Starting with the line containing "vfov_deg: 47.1" and going on through the line containing "focal_mm: 4.15", return the lines of the data below exactly, and only those.

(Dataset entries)
__________

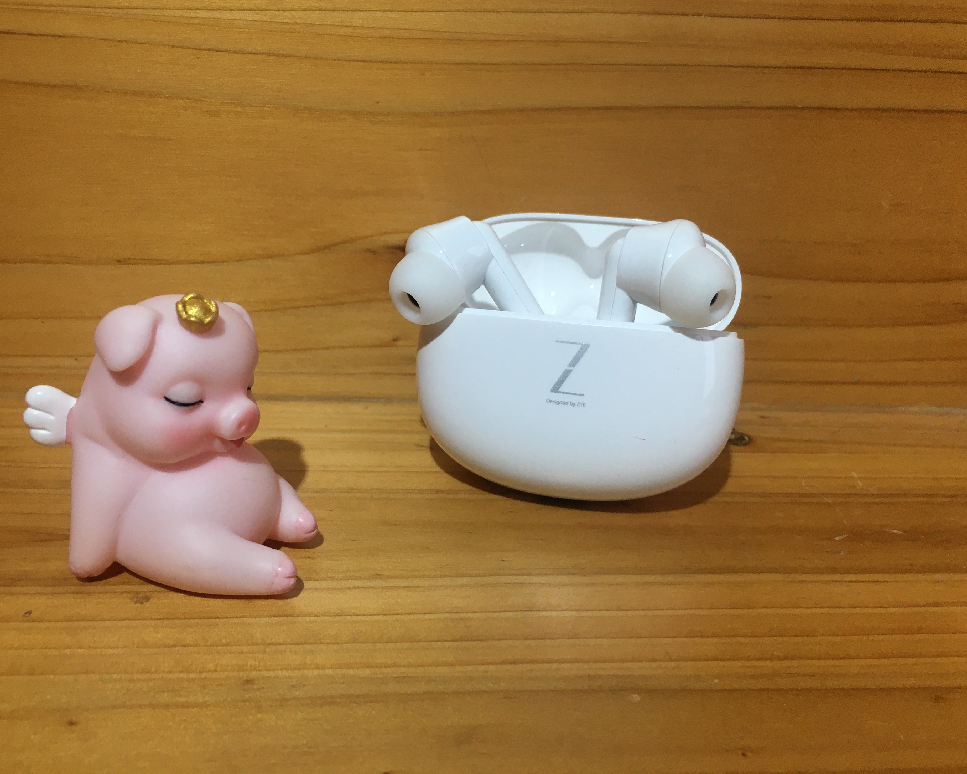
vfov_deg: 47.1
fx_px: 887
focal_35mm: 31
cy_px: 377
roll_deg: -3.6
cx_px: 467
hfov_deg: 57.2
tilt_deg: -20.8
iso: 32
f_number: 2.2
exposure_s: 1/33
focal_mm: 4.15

__________

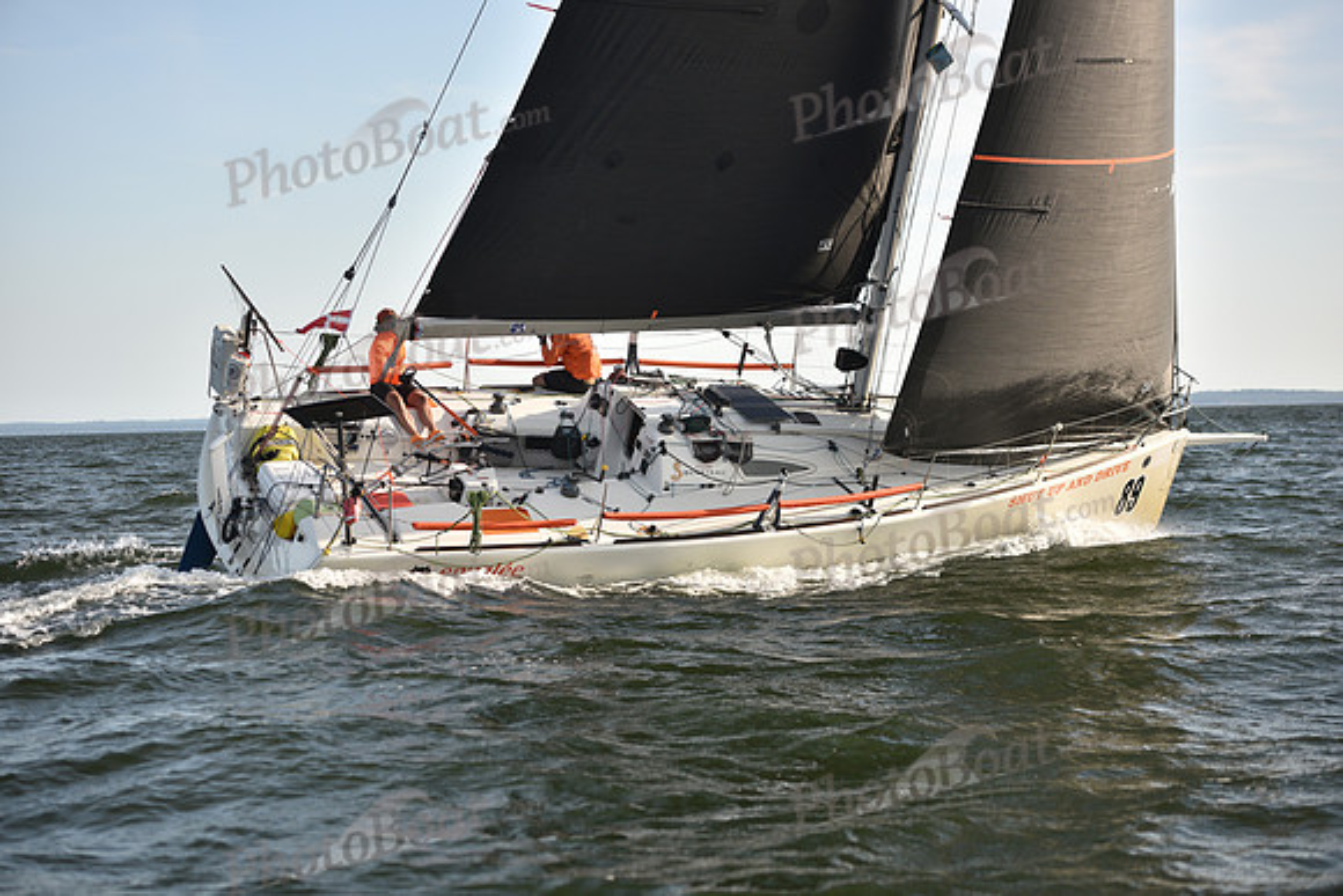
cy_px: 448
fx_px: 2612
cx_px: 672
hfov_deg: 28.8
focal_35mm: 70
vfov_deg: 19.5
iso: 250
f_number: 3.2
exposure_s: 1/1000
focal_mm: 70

__________

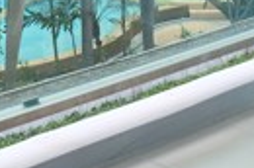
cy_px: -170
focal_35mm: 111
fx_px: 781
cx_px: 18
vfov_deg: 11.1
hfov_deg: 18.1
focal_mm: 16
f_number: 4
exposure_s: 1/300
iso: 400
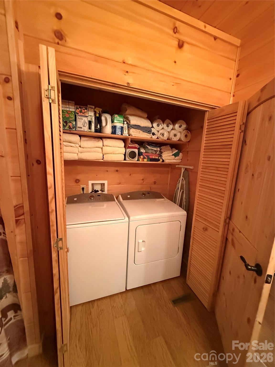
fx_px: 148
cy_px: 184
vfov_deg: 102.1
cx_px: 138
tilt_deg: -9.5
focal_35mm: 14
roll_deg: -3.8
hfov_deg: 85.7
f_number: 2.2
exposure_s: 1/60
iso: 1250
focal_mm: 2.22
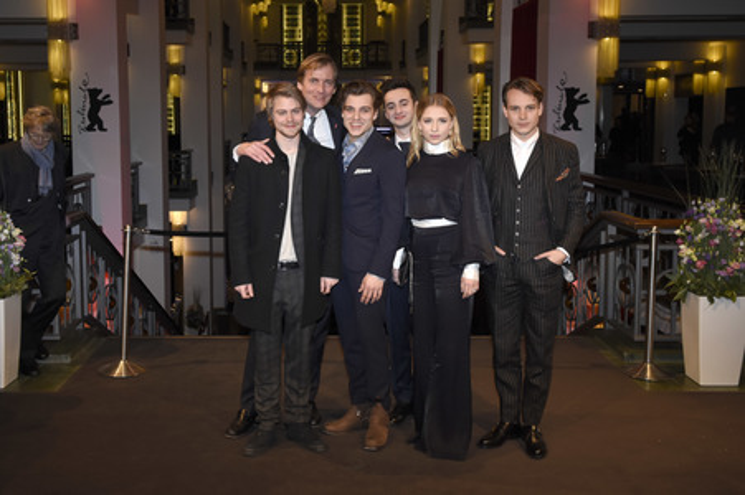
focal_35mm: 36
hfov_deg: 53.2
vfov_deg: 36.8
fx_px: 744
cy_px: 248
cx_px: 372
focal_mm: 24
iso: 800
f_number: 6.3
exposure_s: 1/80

__________

_SOLUTION TO THIS PROBLEM_.
vfov_deg: 47.1
fx_px: 887
focal_35mm: 31
cy_px: 377
roll_deg: -3.6
cx_px: 467
hfov_deg: 57.2
tilt_deg: -20.8
iso: 32
f_number: 2.2
exposure_s: 1/33
focal_mm: 4.15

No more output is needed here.